Isolation, Purification And Culture Of Spermatogonia In Human

Object:1.To research the effect methods of Separation and purification of human spermatogonia.2.To study the effects of growth factors on the survival and proliferation of human spermatogonium stem cell (SSCs) in vitro.Methods:1.Using two-step enzymatic digestion to prepare germ cells suspension,then the germ cells suspension was centrifuged by Percoll discontinuous density gradient centrifugation. Finally,purificated human spermatogonia was obtained according to different time and times of cellular adhesiveness (per2h,3h,4h and one time or times) .2.Different concentrations of growth factors were added to culture. Each factor was divided into four groups, repeated three times and observed the survival time and proliferation of cells in every eight to twelve hours.

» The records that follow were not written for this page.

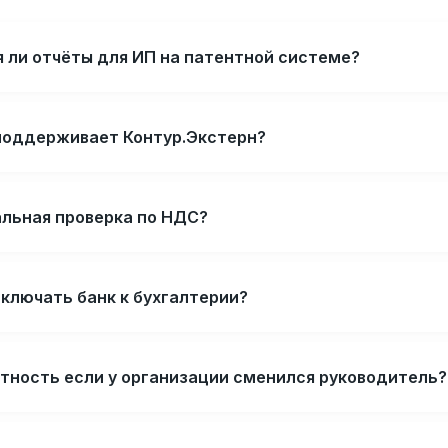
ли отчёты для ИП на патентной системе?
 поддерживает Контур.Экстерн?
альная проверка по НДС?
ключать банк к бухгалтерии?
ётность если у организации сменился руководитель?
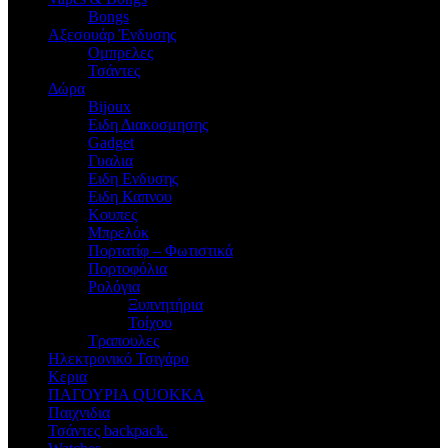
Bongs
Αξεσουάρ Ένδυσης
Oμπρελες
Τσάντες
Δώρα
Bijoux
Eιδη Διακοσμησης
Gadget
Γυαλια
Ειδη Ενδυσης
Ειδη Καπνου
Κουπες
Μπρελόκ
Πορτατίφ – Φωτιστικά
Πορτοφόλια
Ρολόγια
Ξυπνητήρια
Τοίχου
Τραπουλες
Ηλεκτρονικό Τσιγάρο
Κερια
ΠΑΓΟΥΡΙΑ QUOKKA
Παιχνιδια
Τσάντες backpack.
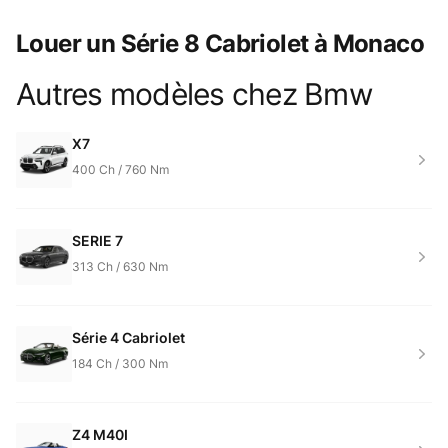
Louer un Série 8 Cabriolet à Monaco
Autres modèles chez
Bmw
Product information
X7
400
Ch /
760
Nm
SERIE 7
313
Ch /
630
Nm
Série 4 Cabriolet
184
Ch /
300
Nm
Z4 M40I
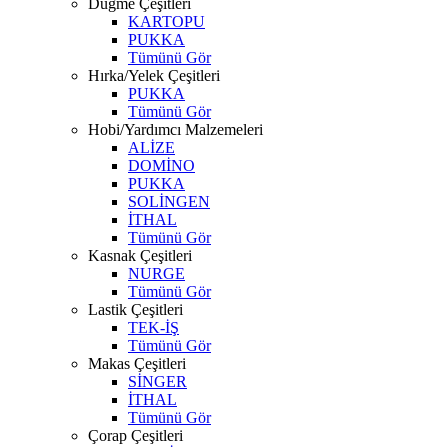
Düğme Çeşitleri
KARTOPU
PUKKA
Tümünü Gör
Hırka/Yelek Çeşitleri
PUKKA
Tümünü Gör
Hobi/Yardımcı Malzemeleri
ALİZE
DOMİNO
PUKKA
SOLİNGEN
İTHAL
Tümünü Gör
Kasnak Çeşitleri
NURGE
Tümünü Gör
Lastik Çeşitleri
TEK-İŞ
Tümünü Gör
Makas Çeşitleri
SİNGER
İTHAL
Tümünü Gör
Çorap Çeşitleri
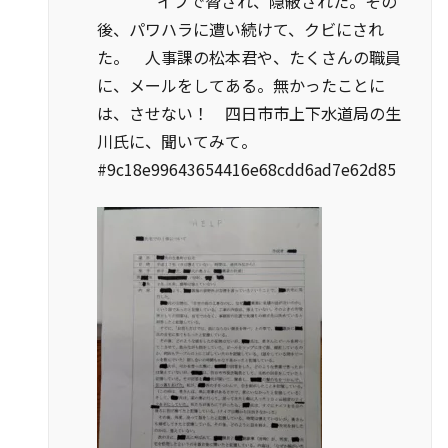
イフで脅され、隠蔽された。その
後、パワハラに遭い続けて、クビにされ
た。 人事課の松本君や、たくさんの職員
に、メールをしてある。無かったことに
は、させない！ 四日市市上下水道局の生
川氏に、聞いてみて。
#9c18e99643654416e68cdd6ad7e62d85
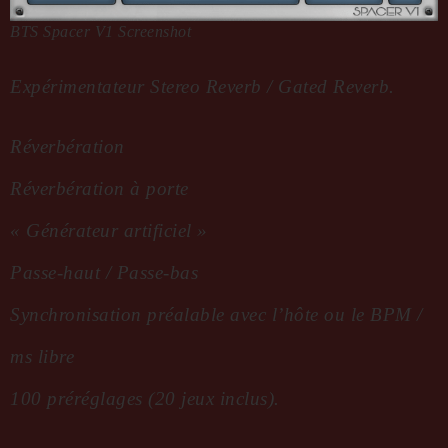
BTS Spacer V1 Screenshot
Expérimentateur Stereo Reverb / Gated Reverb.
Réverbération
Réverbération à porte
« Générateur artificiel »
Passe-haut / Passe-bas
Synchronisation préalable avec l’hôte ou le BPM /
ms libre
100 préréglages (20 jeux inclus).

Light microscope and electron microscope were applied to observe the appearance and morphological features of SSCs.Results:1.The percentage of spermatogonia only after separated by percoll was 48.5%,and the percentage of spermatogonia of purificated one time by interval 2,3,4h was 51.3%,59.0%,56.4% respectively;2.The percentage of spermatogonia was 57.7%,67.8%,57.8% respectively through 2,3,4h interval and continuous 2 times ;The highest of percentage of spermatogonia were interval of 3h;3.Compared with purificated one time,the percentage of spermatogonia interval of 2,3h and purificated two times were higher than that of one time;But as far as interval of 4h,there was no different between purificated two times and one time.4.After treatment with different concentrations of SCF,LIF and bFGF,the survival time of cells were significantly longer than the control group (P<0.05). Conclusions:1.Percoll centrifugation combined with different time of cellular adhesiveness can be effectively used to separate and purify the human spermatogonia.2.The percentage of spermatogonia of separation of 2,3h and purificated two times were higher than that of one time;3.If purificated two times,interval 3 h was most effective.4.The growth factors such as SCF, LIF and bFGF could promote the survival and proliferation of cells in vitro.